If you know someone who has been affected by an assault, you are not alone, support is available.

It is important to ensure the person is aware of any details you are sharing about them, as in some instances actions taken could put someone at further risk from an abuser. You can also suggest that they contact specialist support services that feel the most comfortable for them, or if someone needs urgent assistance please contact the police by calling 999. 

It is important that they are aware of the support available for students from the University and external support services.

How Can I Respond?

Listen. If someone discloses an assault then listening to what they say with compassion, empathy, and no judgement can be incredibly helpful. Just taking the time to listen to someone and allowing them to talk about what has happened can help.

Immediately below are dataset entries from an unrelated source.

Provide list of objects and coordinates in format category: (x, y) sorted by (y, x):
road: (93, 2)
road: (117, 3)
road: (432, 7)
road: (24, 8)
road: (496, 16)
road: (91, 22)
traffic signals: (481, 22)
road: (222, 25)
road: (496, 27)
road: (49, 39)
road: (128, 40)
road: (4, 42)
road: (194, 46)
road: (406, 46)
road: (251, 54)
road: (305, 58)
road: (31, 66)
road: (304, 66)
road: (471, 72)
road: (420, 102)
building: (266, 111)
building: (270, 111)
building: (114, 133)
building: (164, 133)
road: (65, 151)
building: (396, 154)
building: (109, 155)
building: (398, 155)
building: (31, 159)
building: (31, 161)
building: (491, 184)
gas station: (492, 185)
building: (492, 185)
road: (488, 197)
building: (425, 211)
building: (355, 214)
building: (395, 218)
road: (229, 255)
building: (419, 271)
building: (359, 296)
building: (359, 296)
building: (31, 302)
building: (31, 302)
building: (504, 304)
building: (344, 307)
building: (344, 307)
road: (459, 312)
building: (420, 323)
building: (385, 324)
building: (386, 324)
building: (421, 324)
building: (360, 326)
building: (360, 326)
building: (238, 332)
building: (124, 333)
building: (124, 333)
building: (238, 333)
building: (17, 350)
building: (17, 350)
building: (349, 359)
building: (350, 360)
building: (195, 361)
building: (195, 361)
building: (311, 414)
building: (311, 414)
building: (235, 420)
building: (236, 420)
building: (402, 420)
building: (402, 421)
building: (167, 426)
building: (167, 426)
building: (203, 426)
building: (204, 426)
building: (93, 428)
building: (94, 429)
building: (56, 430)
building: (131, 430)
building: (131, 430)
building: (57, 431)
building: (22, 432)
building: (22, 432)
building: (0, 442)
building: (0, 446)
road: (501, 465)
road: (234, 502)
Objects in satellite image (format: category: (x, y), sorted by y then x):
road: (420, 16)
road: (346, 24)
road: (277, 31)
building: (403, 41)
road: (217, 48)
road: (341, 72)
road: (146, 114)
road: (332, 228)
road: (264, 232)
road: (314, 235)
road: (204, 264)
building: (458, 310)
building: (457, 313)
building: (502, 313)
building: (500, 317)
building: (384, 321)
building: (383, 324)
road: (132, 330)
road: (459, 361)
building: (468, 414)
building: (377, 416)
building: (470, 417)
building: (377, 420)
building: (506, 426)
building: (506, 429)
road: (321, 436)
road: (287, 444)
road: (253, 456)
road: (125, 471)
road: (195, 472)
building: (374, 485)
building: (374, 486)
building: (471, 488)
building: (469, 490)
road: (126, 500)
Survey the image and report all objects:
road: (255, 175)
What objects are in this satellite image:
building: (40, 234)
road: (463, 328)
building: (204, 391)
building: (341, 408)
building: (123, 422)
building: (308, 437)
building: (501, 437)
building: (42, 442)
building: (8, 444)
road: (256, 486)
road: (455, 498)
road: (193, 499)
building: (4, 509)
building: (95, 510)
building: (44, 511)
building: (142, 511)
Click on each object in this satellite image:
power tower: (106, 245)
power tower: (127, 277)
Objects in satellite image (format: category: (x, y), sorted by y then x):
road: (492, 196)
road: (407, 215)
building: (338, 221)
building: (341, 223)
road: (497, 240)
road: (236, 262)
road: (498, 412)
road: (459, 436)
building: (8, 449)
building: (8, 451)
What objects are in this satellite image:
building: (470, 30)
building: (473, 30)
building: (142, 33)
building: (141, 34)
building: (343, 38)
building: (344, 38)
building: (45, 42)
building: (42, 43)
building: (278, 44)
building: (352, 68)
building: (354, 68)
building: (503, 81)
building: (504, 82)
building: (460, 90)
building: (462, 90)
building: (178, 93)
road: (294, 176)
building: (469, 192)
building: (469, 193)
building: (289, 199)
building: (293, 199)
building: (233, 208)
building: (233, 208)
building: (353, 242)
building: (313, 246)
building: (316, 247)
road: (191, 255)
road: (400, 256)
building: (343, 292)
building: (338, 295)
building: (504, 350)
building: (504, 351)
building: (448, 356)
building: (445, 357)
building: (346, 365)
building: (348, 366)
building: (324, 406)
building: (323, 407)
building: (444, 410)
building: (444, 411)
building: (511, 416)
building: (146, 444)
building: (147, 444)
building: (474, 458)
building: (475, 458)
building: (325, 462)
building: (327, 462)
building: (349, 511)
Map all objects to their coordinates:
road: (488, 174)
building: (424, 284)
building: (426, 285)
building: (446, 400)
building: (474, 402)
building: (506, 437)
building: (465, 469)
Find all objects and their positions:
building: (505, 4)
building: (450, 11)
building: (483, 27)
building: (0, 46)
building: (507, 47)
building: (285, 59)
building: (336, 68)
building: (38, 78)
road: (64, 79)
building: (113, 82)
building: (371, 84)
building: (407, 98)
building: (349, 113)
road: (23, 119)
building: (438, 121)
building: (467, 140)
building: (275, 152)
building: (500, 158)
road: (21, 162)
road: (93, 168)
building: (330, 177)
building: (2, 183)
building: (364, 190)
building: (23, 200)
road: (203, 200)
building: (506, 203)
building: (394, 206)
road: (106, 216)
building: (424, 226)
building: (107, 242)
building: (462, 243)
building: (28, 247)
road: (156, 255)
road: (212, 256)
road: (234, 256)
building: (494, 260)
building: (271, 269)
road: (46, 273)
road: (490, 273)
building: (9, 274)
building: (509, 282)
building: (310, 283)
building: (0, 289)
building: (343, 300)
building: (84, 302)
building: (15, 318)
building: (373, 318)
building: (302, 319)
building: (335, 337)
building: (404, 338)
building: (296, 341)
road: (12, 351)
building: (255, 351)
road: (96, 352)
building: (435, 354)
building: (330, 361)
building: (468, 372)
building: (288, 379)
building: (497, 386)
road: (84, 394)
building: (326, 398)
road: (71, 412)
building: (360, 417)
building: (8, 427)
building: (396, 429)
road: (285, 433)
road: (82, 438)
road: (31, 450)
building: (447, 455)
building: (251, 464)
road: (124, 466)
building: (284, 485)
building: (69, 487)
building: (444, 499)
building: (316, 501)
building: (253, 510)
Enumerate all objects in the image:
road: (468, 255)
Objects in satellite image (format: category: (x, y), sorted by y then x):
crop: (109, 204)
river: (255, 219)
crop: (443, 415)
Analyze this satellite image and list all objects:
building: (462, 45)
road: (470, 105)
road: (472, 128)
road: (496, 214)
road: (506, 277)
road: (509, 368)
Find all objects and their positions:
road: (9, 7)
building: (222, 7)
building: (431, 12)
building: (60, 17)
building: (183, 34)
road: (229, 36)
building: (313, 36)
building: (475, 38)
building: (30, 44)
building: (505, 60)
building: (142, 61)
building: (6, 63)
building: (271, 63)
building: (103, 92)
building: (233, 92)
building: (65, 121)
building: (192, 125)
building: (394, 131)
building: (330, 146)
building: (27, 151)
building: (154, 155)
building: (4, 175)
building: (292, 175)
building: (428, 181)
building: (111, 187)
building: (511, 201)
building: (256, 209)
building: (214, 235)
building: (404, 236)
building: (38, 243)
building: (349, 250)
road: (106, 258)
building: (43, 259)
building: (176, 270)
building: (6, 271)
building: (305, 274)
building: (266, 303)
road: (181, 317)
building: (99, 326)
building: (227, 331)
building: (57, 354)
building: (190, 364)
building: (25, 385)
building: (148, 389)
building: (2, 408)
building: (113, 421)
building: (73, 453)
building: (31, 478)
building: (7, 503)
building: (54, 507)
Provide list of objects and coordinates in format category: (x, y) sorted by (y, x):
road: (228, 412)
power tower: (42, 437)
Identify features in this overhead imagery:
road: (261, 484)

Believe. Rather than asking a lot of questions, just let them know that you believe them and will support them as best as you can. Try not to skip ahead to what to do practically without first validating what you have heard and listening to what they have to say. It can be helpful to use phrases such as: “I believe you. It took a lot of courage to tell me about this. It’s not your fault. You didn’t do anything to deserve this.” 

Offer Choice. After making a disclosure they may or may not know what they want to do next. After listening and believing, making them aware of choices available to them can be a helpful next step. You can help them explore these options but avoid telling them what they should do. Only they can decide what is best for them. However, it is important to go at their pace If they do not want to discuss their options at this time, that is okay too.